Return, word for word, the line that contains "[153,268,360,286] parameters with" and every line after it through the end of the records.

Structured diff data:
=== Section Start ===

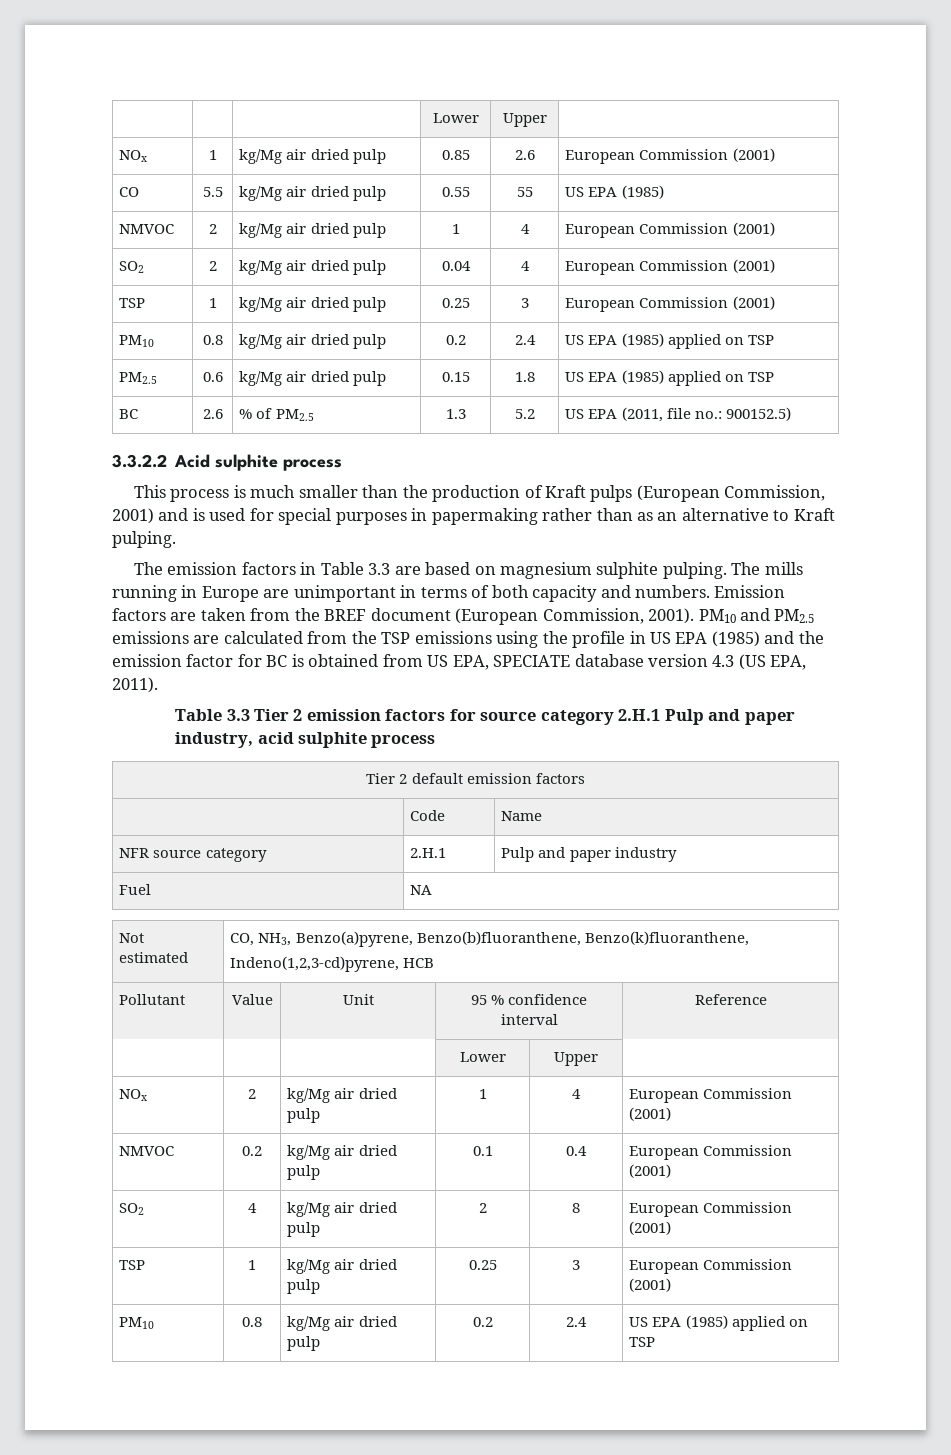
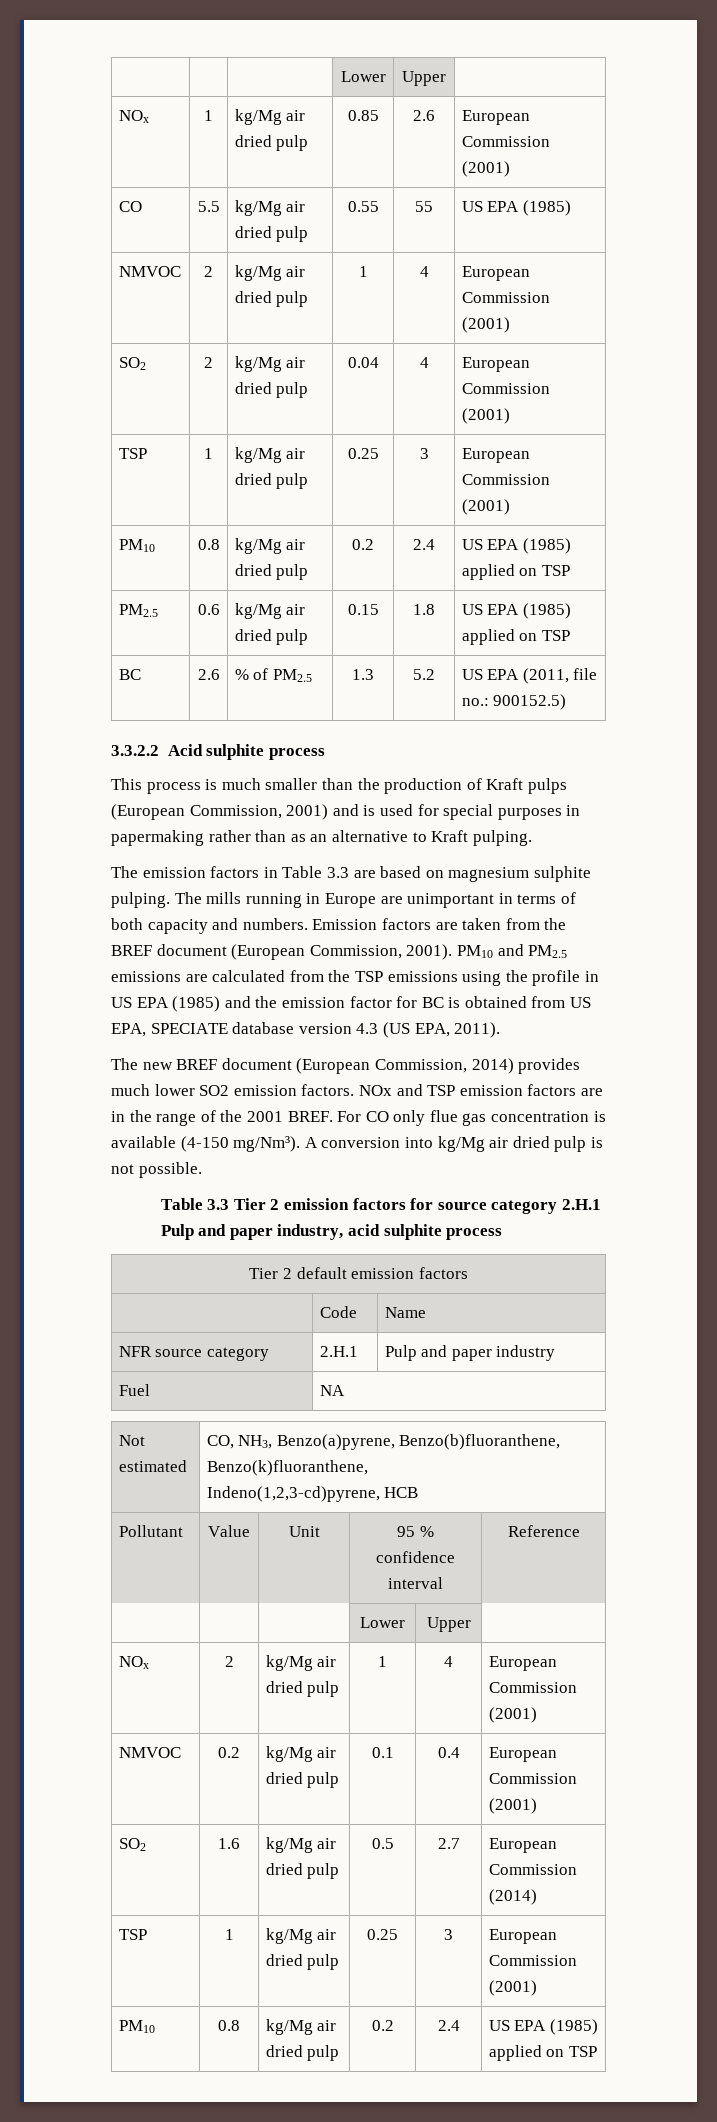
(158, 685) none -> [111,1058,581,1074] [111,1084,603,1096] [111,1110,606,1126] [111,1136,603,1152] [111,1162,202,1178] // The new BREF document (European Commission, 2014) provides much lower SO2 emission factors. NOx and TSP emission factors are in the range of the 2001 BREF. For CO only flue gas concentration is available (4-150 mg/Nm³). A conversion into kg/Mg air dried pulp is not possible.
[248,1203,257,1213] [287,1202,397,1217] [287,1222,321,1237] [478,1203,487,1213] [572,1203,580,1213] [629,1202,793,1217] [629,1221,672,1235] 4 | kg/Mg air dried pulp | 2 | 8 | European Commission (2001) -> [218,1838,240,1849] [265,1837,337,1853] [265,1863,340,1879] [371,1838,394,1849] [437,1838,460,1849] [488,1838,557,1853] [488,1864,577,1875] [488,1889,537,1905] 1.6 | kg/Mg air dried pulp | 0.5 | 2.7 | European Commission (2014)

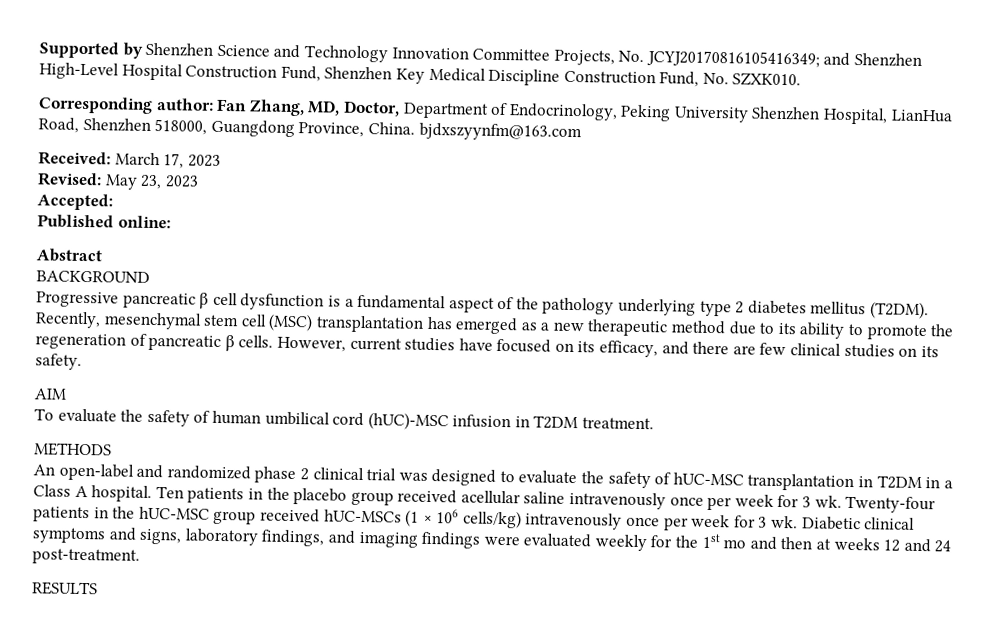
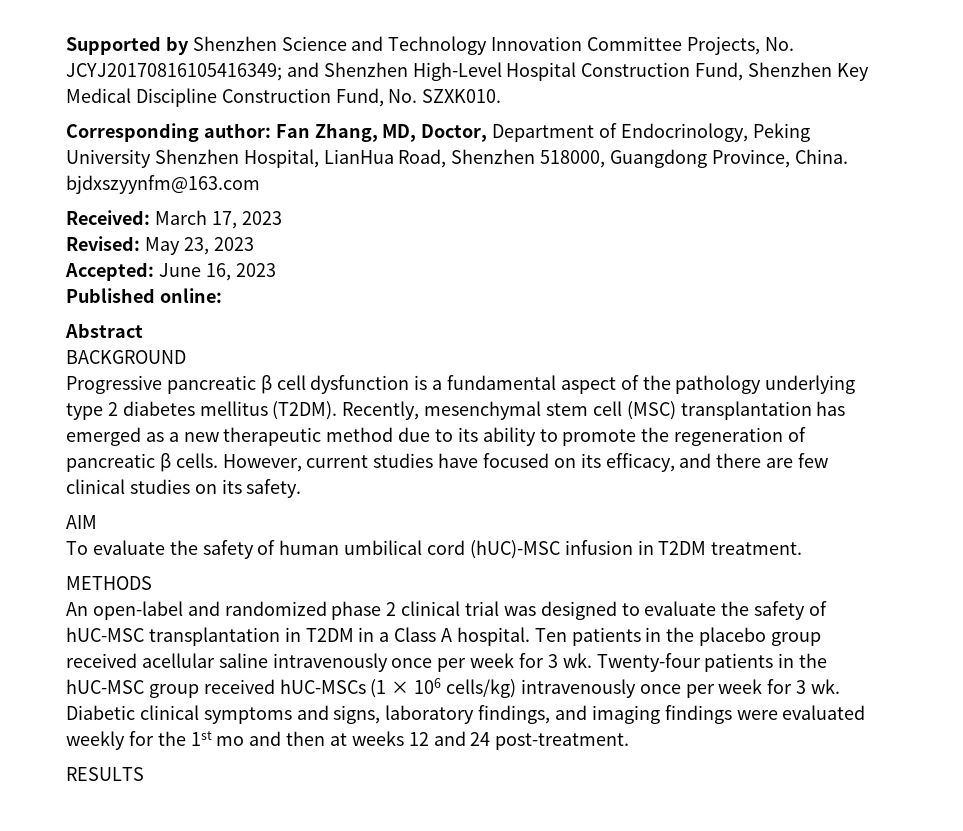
(113, 202) none -> [158,263,276,281] June 16, 2023

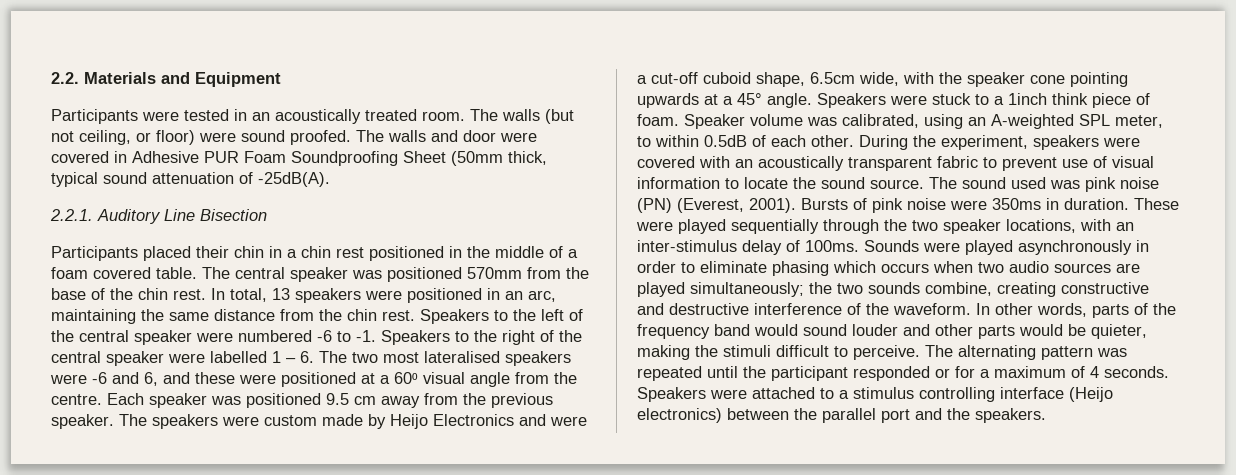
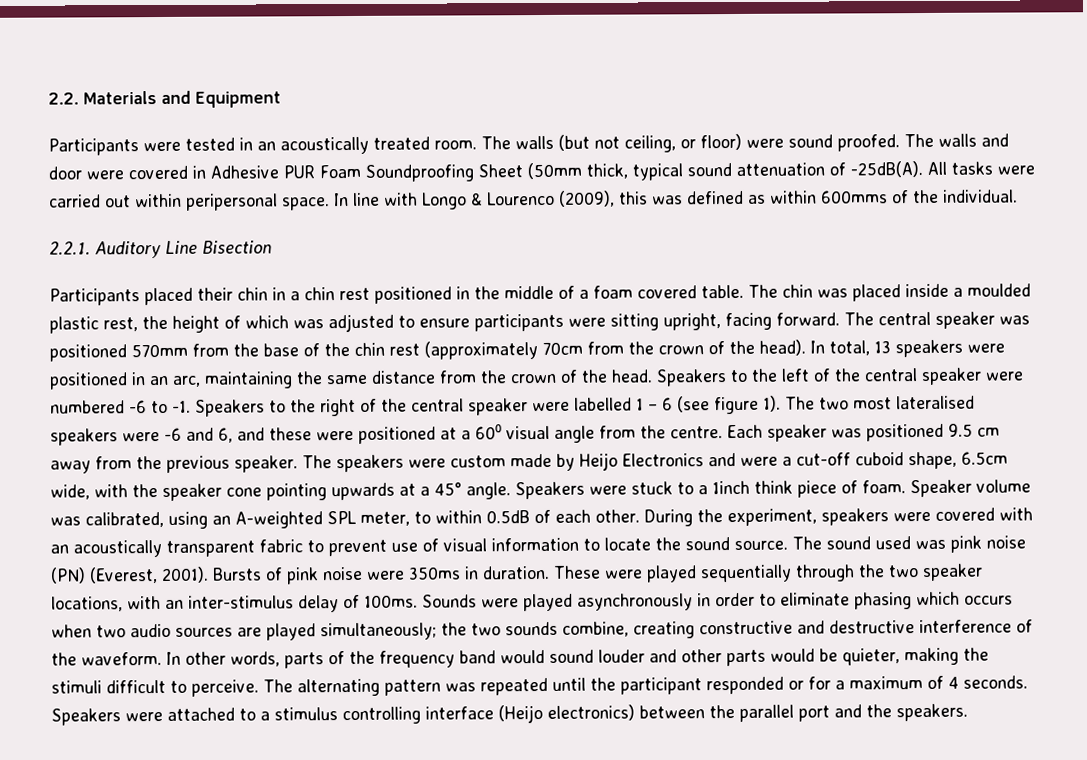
(330, 179) none -> [927,161,1035,175] [49,189,1018,211] All tasks were carried out within peripersonal space. In line with Longo & Lourenco (2009), this was defined as within 600mms of the individual.
(230, 273) none -> [782,283,1031,302] [49,312,874,334] chin was placed inside a moulded plastic rest, the height of which was adjusted to ensure participants were sitting upright, facing forward. The
[173,289,206,300] rest. -> [389,339,806,360] rest (approximately 70cm from the crown of the head).
[347,309,415,321] chin rest. -> [510,369,653,384] crown of the head.
[300,351,314,363] 6. -> [662,395,781,415] 6 (see figure 1).

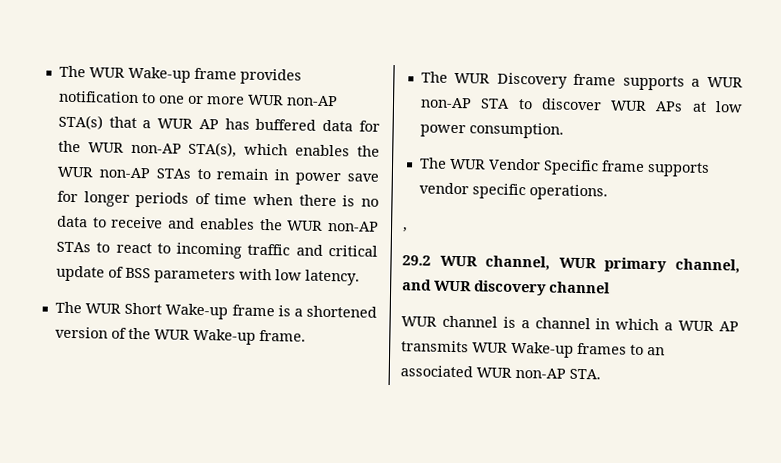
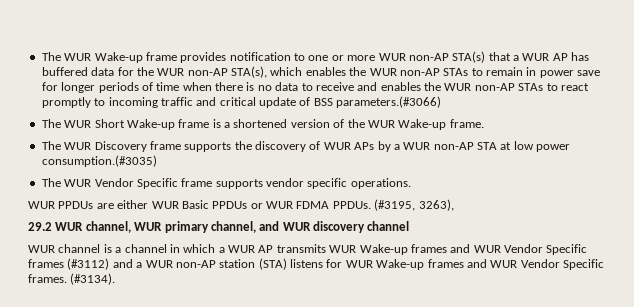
(152, 248) none -> [41,97,91,108] promptly
[153,268,360,286] parameters with low latency. -> [336,96,442,108] parameters.(#3066)
[691,76,743,88] [419,97,684,112] a WUR non-AP STA to discover WUR APs -> [234,141,497,152] the discovery of WUR APs by a WUR non-AP STA
[468,122,564,139] consumption. -> [41,155,157,167] consumption.(#3035)
[402,227,408,233] , -> [28,199,454,211] WUR PPDUs are either WUR Basic PPDUs or WUR FDMA PPDUs. (#3195, 3263),
[630,344,665,356] [400,365,601,380] to an associated WUR non-AP STA. -> [450,244,588,255] [28,258,604,270] [28,273,116,285] and WUR Vendor Specific frames (#3112) and a WUR non-AP station (STA) listens for WUR Wake-up frames and WUR Vendor Specific frames. (#3134).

=== Section End ===

Answer to this problem —
[153,268,360,286] parameters with low latency. -> [336,96,442,108] parameters.(#3066)
[691,76,743,88] [419,97,684,112] a WUR non-AP STA to discover WUR APs -> [234,141,497,152] the discovery of WUR APs by a WUR non-AP STA
[468,122,564,139] consumption. -> [41,155,157,167] consumption.(#3035)
[402,227,408,233] , -> [28,199,454,211] WUR PPDUs are either WUR Basic PPDUs or WUR FDMA PPDUs. (#3195, 3263),
[630,344,665,356] [400,365,601,380] to an associated WUR non-AP STA. -> [450,244,588,255] [28,258,604,270] [28,273,116,285] and WUR Vendor Specific frames (#3112) and a WUR non-AP station (STA) listens for WUR Wake-up frames and WUR Vendor Specific frames. (#3134).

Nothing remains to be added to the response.